Das bestätigte auch Bundesparteichef Oskar Lafontaine, der sich in seiner Rede gegen jegliche Kungeleien mit dem sozialdemokratischen Spitzenkandidaten Michael Naumann ausgesprochen hatte. Denn dieser sei ein Befürworter dessen, womit es durch die LINKEN niemals Frieden geben dürfe: Hartz IV, dem Sozial- und Rentenklau. Mit Blick auf den Hamburger Bürgermeister Ole von Beust (CDU) setzte sich dann Lafontaine vor allem für eine Stärkung von Volksentscheiden ein. Denn Demokratie heiße, dass sich »die Interessen der Mehrheit bei politischen Entscheidungen« nicht aber nur die »Minderheit der Abgeordneten« durchsetzten müsse.

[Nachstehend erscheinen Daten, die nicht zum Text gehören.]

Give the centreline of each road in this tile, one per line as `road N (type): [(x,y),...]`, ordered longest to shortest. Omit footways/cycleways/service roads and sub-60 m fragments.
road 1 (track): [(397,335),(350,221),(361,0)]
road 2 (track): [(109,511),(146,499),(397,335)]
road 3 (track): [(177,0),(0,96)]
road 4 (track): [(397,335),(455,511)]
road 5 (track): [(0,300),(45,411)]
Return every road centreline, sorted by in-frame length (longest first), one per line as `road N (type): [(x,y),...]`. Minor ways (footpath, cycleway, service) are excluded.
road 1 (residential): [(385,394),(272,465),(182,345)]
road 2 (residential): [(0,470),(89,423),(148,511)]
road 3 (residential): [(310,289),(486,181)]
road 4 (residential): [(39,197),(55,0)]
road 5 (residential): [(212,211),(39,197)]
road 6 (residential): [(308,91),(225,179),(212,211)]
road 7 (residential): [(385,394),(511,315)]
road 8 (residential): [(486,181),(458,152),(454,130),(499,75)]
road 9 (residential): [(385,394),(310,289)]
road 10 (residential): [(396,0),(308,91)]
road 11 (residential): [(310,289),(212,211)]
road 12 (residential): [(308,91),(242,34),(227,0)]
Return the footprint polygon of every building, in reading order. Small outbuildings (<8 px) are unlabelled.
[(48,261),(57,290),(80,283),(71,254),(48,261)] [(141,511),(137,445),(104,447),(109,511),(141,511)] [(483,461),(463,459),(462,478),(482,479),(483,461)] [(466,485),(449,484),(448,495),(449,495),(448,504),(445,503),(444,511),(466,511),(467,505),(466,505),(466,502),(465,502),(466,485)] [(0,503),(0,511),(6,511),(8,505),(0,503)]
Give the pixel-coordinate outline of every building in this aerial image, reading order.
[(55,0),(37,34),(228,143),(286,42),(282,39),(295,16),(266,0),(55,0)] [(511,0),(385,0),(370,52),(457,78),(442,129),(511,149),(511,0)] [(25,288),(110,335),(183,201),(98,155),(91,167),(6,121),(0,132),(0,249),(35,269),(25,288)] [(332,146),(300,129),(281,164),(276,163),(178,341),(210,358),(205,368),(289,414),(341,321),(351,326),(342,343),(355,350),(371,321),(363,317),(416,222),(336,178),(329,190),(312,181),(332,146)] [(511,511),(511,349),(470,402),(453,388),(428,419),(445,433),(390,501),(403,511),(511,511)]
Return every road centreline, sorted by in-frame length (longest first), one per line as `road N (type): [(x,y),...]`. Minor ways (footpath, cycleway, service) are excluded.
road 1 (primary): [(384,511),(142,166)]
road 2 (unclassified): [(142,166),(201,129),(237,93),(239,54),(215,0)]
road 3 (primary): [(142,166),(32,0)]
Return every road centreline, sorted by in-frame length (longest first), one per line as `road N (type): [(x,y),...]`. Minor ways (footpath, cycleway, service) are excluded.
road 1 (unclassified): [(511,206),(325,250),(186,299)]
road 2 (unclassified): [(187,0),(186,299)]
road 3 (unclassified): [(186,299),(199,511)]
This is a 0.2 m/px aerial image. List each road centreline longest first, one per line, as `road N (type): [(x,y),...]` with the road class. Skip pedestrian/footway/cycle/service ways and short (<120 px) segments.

Dass es für die Hamburger LINKE einen Frieden mit Hartz IV nicht geben kann, wurde indes schon vor Beginn des zweitägigen Parteitags deutlich. Denn ursprünglich hatte der Landesvorstand ein neues und öffentlich gefördertes Beschäftigungsprogramm vorgeschlagen, das sich in seiner Umsetzung auf die im Sozialgesetzbuch II als Alternative zu den Ein-Euro-Jobs vorgesehenen »Arbeitsgelegenheiten« mit der sogenannten Entgelt variante bezog. Dies aber stieß bei der parteiinternen Arbeitsgemeinschaft »Arbeit und Armut« auf heftigen Protest. Sie lehnte Arbeitsgelegenheiten grundsätzlich ab und sprach von einem »staatlich exekutierten Arbeitszwang«. Dem aber schlossen sich schließlich auch die Antragskommission und der Landesvorstand an. Die LINKE fordert, dass es ein solches Beschäftigungsprogramm nur auf der Grundlage aller tarif-, sozial- und arbeitsrechtlichen Standards geben könne.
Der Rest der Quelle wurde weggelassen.